■ **TASK GOAL**
Look through the entries for the line containing "6.1 Integrated Works Programme". Then output that line and every line after it, exactly, to the end.

■ **MATERIAL FOR THIS EXERCISE**
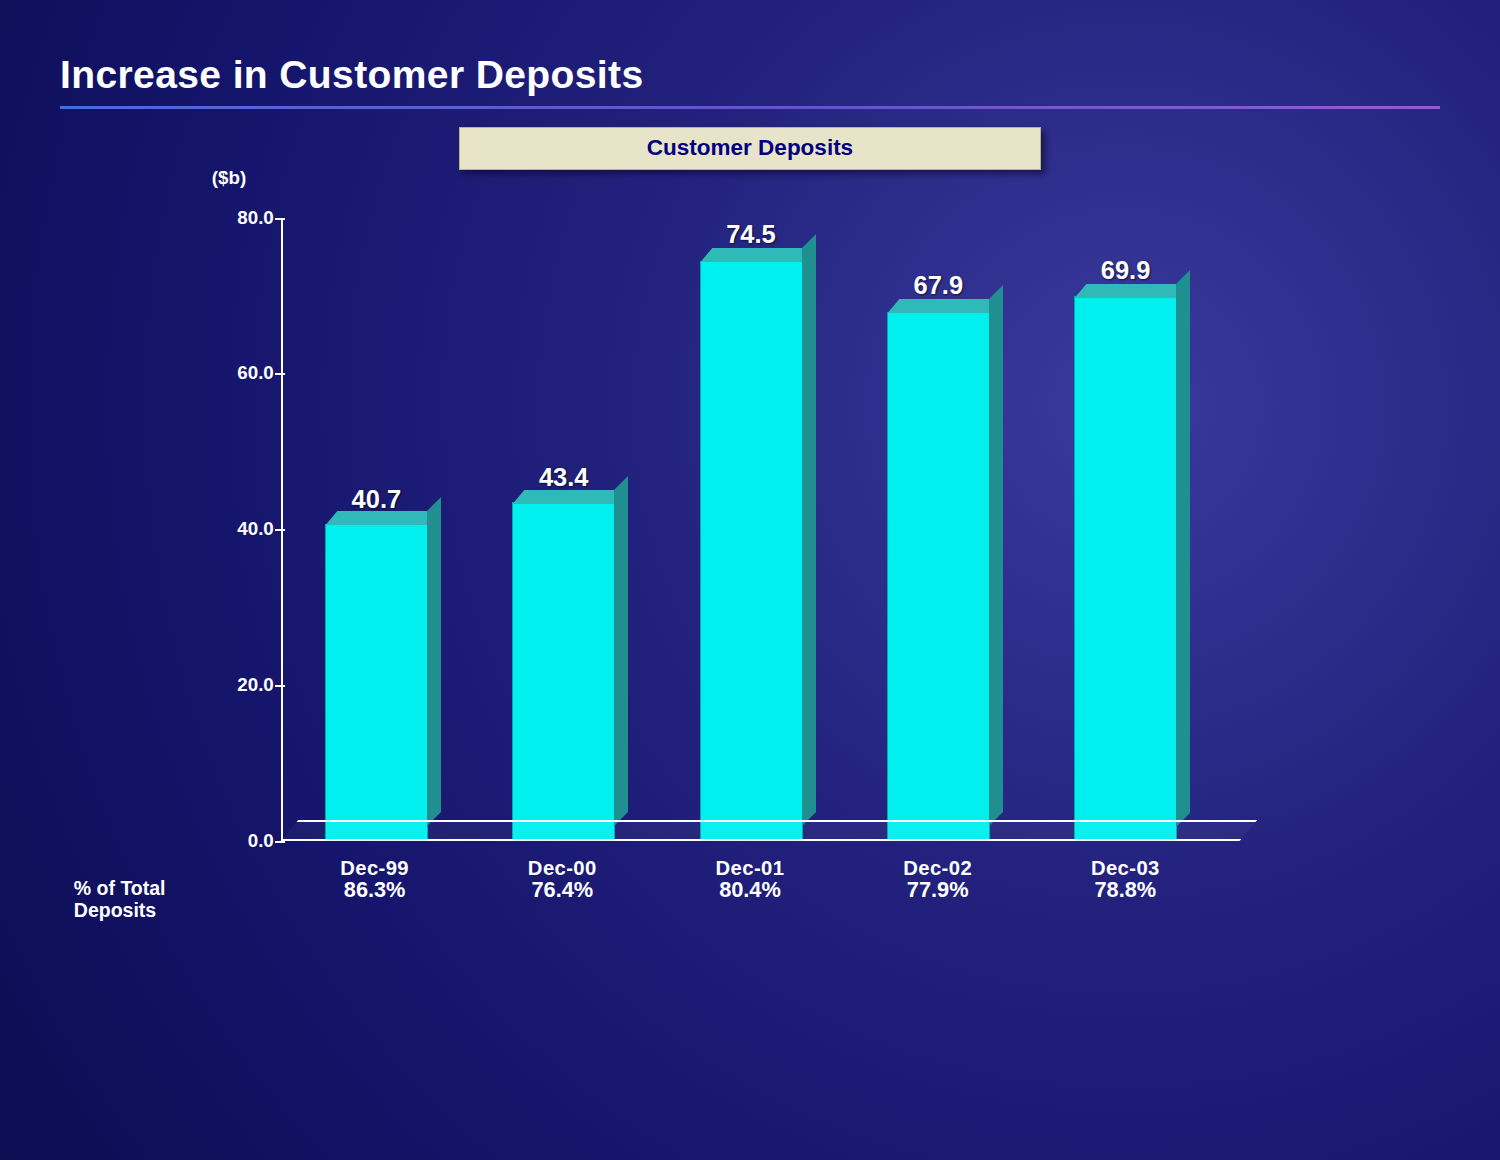Increase in Customer Deposits
Customer Deposits
($b)
80.0
60.0
40.0
20.0
0.0
40.7
43.4
74.5
67.9
69.9
Dec-99
Dec-00
Dec-01
Dec-02
Dec-03
% of Total
Deposits
86.3%
76.4%
80.4%
77.9%
78.8%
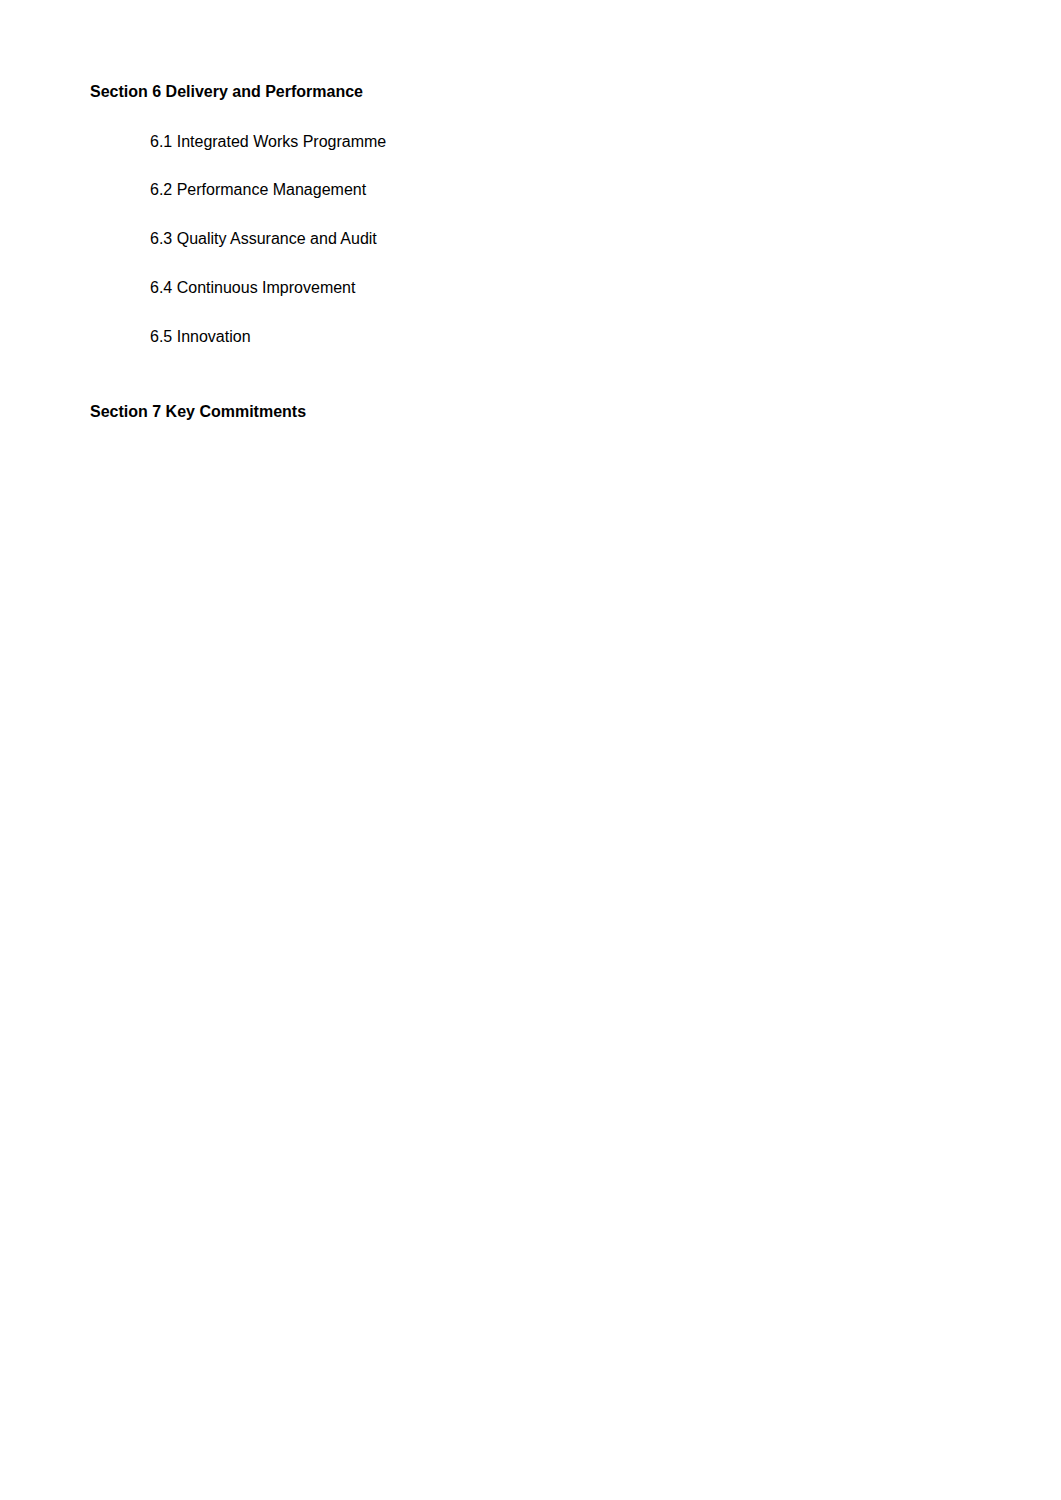Section 6 Delivery and Performance
6.1 Integrated Works Programme
6.2 Performance Management
6.3 Quality Assurance and Audit
6.4 Continuous Improvement
6.5 Innovation
Section 7 Key Commitments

■ **WRITTEN RESPONSE**
6.1 Integrated Works Programme
6.2 Performance Management
6.3 Quality Assurance and Audit
6.4 Continuous Improvement
6.5 Innovation
Section 7 Key Commitments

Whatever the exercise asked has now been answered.